I was delighted today to read some of Barbara Kingsolver’s words about writing and about two of my favorite Kingsolver novels, Lacuna and The Poisonwood Bible. (Take a look at her wonderful website. She has answered many questions about her approaches.) In those books, she has written about cultures, peoples and historical periods outside of her direct experience. To replace this knowledge, she does a LOT of research before and during the writing, she says. This has included multiple hands-on trips to Africa, to Mexico, and to Asheville, along with tons of books and historical research aplenty.
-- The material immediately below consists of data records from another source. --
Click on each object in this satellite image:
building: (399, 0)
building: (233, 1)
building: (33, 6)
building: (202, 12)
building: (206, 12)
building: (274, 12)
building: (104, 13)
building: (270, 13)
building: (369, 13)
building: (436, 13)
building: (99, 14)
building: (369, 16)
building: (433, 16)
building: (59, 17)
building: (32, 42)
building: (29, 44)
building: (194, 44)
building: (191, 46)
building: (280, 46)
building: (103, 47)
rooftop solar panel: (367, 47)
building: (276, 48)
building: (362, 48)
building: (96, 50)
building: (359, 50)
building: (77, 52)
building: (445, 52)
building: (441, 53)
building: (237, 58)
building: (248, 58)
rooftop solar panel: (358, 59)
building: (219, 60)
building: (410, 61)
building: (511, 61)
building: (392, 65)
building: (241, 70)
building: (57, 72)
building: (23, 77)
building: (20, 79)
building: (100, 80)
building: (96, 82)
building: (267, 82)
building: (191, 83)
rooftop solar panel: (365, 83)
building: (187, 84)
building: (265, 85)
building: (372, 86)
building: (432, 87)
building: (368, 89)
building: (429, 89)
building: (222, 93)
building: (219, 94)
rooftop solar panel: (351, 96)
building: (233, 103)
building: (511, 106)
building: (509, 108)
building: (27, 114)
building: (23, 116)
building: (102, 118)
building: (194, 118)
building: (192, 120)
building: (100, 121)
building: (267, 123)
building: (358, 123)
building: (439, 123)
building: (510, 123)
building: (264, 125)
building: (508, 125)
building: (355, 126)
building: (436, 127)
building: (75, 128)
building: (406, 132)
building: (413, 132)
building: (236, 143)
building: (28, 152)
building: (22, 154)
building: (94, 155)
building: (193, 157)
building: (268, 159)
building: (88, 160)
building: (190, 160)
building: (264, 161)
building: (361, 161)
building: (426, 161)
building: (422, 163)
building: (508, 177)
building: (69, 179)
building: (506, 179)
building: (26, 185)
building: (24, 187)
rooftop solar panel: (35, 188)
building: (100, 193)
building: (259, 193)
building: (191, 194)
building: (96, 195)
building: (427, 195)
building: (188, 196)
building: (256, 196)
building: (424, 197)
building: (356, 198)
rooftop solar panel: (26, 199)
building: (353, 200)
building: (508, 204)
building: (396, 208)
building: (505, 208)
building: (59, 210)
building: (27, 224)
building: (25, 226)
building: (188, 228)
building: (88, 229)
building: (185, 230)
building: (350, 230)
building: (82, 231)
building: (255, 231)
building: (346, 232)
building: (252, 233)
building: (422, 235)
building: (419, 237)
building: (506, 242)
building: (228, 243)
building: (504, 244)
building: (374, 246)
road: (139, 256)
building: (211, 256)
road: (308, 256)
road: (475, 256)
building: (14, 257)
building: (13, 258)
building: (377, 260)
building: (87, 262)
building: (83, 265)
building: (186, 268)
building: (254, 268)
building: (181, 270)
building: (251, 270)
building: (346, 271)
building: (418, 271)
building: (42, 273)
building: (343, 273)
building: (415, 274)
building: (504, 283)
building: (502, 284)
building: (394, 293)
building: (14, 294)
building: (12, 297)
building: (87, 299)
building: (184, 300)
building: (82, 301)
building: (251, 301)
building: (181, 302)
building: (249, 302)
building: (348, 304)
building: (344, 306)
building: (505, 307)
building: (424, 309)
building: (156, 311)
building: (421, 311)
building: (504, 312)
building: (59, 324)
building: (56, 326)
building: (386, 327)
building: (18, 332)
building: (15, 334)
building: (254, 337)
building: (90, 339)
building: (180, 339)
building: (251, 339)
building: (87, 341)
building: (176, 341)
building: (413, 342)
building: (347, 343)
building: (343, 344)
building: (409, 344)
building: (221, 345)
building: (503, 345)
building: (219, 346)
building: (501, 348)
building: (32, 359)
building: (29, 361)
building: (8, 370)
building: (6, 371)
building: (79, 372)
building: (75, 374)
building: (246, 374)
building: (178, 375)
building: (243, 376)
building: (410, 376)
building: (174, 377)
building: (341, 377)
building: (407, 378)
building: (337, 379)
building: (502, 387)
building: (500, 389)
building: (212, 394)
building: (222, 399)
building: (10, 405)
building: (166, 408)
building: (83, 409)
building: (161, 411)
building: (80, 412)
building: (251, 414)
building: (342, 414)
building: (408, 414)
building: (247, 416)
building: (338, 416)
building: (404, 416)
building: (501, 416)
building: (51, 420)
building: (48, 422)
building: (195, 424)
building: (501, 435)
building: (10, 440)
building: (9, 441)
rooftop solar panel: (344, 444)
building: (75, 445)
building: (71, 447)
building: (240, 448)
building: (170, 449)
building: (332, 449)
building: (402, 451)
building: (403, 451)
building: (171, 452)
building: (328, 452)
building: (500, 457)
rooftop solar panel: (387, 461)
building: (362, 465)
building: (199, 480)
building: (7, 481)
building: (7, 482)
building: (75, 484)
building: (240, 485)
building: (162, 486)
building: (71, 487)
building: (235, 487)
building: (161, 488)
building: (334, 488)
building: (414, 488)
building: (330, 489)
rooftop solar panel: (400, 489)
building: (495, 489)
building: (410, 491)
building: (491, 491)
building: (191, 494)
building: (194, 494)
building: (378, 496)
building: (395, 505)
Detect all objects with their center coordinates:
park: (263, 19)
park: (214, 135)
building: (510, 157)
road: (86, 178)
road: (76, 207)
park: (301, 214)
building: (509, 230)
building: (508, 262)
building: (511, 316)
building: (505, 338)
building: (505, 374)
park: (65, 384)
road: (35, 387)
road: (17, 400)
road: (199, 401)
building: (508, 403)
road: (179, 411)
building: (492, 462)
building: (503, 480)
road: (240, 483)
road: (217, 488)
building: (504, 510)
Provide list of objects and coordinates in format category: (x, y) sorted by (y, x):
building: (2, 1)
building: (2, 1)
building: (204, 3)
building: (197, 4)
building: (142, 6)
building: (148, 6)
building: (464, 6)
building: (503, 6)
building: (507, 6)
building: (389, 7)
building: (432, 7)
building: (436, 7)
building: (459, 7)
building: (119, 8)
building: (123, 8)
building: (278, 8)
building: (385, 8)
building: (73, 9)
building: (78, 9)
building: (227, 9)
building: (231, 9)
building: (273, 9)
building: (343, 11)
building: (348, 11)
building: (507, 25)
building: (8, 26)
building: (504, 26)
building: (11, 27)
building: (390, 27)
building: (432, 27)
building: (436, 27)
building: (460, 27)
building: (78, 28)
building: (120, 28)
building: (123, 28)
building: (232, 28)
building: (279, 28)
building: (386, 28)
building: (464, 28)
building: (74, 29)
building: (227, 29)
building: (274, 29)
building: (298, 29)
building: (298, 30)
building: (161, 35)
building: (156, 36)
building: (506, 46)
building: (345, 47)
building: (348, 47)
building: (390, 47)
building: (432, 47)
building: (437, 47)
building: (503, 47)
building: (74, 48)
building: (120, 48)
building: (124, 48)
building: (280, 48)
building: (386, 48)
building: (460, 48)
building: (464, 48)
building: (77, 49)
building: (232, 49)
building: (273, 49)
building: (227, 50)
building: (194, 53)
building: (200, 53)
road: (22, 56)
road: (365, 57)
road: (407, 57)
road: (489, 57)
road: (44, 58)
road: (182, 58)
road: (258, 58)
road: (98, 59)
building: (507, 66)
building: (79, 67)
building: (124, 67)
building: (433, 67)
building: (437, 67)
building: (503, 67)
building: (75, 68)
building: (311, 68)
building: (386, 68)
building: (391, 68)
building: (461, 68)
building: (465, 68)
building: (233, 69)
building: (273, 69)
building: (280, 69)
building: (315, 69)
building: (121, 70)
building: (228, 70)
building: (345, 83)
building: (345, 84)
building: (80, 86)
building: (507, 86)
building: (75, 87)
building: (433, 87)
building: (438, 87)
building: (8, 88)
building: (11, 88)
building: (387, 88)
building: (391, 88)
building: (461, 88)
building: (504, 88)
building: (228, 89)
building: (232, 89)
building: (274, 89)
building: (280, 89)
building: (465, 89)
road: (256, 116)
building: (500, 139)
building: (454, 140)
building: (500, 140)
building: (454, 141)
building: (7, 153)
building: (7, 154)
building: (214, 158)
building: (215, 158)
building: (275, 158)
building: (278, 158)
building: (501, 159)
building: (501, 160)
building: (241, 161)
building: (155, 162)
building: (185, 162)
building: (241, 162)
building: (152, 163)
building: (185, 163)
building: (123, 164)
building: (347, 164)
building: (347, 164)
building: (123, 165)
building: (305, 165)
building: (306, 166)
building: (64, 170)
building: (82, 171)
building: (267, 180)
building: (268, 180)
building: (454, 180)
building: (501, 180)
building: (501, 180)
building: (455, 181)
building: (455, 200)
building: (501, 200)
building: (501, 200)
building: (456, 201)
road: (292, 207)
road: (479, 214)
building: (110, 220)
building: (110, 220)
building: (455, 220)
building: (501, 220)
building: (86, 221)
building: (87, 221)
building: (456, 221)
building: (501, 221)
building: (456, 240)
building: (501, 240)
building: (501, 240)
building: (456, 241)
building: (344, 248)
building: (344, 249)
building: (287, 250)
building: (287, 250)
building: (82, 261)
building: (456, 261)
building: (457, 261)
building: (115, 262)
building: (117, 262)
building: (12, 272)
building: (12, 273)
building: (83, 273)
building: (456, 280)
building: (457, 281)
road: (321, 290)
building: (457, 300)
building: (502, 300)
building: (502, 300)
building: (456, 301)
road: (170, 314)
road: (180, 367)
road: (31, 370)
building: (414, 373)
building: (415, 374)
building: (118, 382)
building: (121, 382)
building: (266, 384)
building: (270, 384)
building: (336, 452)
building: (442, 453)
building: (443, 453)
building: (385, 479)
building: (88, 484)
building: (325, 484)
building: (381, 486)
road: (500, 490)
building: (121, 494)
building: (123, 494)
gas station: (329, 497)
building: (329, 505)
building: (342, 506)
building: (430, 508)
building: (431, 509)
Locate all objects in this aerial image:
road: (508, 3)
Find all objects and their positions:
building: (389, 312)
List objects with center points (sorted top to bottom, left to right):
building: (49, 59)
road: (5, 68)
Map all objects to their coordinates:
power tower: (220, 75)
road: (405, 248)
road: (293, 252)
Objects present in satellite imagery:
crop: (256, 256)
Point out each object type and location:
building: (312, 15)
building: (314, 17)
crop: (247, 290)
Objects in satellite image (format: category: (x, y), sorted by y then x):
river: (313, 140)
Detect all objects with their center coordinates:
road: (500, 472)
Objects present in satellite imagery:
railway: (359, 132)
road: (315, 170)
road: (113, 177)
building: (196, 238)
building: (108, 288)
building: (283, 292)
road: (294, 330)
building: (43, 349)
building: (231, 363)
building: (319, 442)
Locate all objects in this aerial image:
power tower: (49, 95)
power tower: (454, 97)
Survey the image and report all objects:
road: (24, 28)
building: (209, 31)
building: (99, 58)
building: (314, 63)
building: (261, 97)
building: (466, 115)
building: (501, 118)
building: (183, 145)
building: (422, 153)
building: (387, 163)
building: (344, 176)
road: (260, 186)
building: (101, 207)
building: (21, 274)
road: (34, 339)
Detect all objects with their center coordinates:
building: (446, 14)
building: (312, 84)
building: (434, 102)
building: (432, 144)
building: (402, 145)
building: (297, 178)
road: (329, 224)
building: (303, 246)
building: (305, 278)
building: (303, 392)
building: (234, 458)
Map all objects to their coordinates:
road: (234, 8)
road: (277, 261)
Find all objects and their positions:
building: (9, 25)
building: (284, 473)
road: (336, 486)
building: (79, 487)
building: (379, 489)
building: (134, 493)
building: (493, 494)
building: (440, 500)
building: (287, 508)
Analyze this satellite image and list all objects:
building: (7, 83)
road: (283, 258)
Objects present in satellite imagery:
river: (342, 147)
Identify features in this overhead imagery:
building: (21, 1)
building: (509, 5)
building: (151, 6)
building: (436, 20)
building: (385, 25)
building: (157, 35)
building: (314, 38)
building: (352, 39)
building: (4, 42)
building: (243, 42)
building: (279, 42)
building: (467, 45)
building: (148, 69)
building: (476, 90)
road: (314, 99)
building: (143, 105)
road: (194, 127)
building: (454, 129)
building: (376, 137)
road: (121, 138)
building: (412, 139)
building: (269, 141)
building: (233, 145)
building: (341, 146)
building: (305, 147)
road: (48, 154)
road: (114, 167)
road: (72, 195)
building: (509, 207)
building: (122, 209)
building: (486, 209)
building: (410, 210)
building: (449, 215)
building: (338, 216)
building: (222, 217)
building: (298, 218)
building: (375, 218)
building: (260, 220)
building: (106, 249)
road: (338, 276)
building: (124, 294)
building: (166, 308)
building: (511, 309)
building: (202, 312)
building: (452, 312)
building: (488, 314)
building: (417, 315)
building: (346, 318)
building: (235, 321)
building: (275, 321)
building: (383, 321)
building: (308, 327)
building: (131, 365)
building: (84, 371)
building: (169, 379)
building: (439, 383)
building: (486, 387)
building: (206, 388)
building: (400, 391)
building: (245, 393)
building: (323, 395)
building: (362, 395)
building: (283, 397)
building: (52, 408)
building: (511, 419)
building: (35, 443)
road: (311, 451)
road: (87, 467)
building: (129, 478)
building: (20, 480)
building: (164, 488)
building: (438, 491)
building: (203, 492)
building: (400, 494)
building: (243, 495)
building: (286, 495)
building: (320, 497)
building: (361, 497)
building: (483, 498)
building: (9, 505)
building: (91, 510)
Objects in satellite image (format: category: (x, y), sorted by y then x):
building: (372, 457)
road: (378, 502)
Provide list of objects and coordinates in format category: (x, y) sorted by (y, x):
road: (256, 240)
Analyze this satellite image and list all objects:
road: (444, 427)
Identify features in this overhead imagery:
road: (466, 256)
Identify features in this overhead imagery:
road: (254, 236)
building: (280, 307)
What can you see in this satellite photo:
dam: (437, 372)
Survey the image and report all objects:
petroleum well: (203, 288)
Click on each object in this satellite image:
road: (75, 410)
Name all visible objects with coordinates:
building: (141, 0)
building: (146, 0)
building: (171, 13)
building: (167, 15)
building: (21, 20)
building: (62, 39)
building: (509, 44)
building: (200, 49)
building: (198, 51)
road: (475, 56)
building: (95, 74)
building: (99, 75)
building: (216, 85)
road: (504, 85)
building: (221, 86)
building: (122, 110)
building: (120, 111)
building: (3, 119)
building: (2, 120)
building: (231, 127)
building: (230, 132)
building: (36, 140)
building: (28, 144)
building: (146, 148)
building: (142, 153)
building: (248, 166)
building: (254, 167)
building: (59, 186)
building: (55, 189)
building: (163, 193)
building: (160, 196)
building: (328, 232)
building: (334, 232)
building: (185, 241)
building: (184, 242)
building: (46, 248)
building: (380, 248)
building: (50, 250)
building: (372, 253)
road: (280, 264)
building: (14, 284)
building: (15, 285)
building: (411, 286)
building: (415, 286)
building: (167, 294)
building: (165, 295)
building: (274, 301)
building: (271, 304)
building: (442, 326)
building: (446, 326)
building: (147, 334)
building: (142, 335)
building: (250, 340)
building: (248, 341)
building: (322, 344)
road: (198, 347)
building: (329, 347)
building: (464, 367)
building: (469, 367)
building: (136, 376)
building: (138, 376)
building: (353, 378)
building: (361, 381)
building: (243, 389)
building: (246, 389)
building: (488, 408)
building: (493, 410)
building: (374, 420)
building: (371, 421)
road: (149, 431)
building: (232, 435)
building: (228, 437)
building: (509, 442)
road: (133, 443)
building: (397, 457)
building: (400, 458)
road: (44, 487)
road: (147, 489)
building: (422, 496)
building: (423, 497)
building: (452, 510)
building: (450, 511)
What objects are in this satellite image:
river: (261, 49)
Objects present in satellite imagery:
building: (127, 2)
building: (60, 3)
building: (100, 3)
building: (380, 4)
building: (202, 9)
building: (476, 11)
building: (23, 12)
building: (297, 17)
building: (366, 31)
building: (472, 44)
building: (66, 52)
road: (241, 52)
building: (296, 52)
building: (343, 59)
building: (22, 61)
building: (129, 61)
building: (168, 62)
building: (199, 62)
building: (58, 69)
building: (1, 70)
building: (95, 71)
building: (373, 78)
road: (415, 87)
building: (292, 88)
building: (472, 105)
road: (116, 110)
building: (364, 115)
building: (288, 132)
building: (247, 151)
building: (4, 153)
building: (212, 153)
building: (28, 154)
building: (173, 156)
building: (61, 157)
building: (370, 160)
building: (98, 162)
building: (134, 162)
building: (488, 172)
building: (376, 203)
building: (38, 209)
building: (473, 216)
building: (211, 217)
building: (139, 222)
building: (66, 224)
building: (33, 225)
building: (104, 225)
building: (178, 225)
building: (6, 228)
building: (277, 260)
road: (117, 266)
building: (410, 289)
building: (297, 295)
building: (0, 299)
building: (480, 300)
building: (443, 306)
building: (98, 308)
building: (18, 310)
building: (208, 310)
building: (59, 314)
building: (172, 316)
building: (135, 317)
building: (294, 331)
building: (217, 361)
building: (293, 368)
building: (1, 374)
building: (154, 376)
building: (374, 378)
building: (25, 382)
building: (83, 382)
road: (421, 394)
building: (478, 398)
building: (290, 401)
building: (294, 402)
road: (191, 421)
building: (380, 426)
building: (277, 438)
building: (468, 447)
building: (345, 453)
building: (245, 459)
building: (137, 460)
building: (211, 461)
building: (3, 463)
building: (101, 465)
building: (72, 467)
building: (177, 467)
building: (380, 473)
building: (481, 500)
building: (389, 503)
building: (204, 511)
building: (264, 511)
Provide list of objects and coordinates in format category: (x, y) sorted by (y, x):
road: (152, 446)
“The writing of fiction is a dance between truth and invention,” says Kingsolver. These simple words are a great antidote to my frequent periods of self-doubt, when I wonder what I’m doing in India right now and what I’m trying to accomplish. It’s a good reminder that I am permitted as a storyteller and writer to make things up! And “truth”, including local color, textures, smells, language, and traditions are equally important. I have placed my novel in a specific period: 2017 and 2018 in Tamilnadu, South India. I do continue to ask myself: Am I asking the right questions, going to the right places? To what extent is my research here important? And in the end, to what extent will my novel rely primarily on my ability to move, persuade, and engage the reader, including both Indian and Western readers?
Kingsolver doesn’t specifically address cross-cultural writing. I believe her characters have all been white people, even if they have been in “foreign” settings. I, on the other hand, am a white woman who has the audacity to attempt the inhabitation of brown characters. Yes, I grew up in India, but as the daughter of white missionaries and that was 50 years ago! And this is a time that is fraught with questions of privilege, identity, and stereotyping. I believe it’s all the more important for me to plant myself back here in modern Tamilnadu and talk to lots of people and listen and observe.
It’s an interesting dance. Do I want to place my characters in real neighborhoods and real schools? Or will it be best to place them in imaginary but believable settings instead? I’m leaning in the latter direction. If I get too specific, I’ll make errors. But the bottom line? I must create settings, scenes, dialogue and characters who are believable, authentic, and not stereotypical. And I hope that my book will be enjoyed by Western and Eastern readers as well.
Whew- a big but fascinating task for this 68 year old, lucky, retired woman who has the time and resources to return to India, to ask all these questions, and fully engage my own language skills and imagination at this stage of life. I am indeed blessed.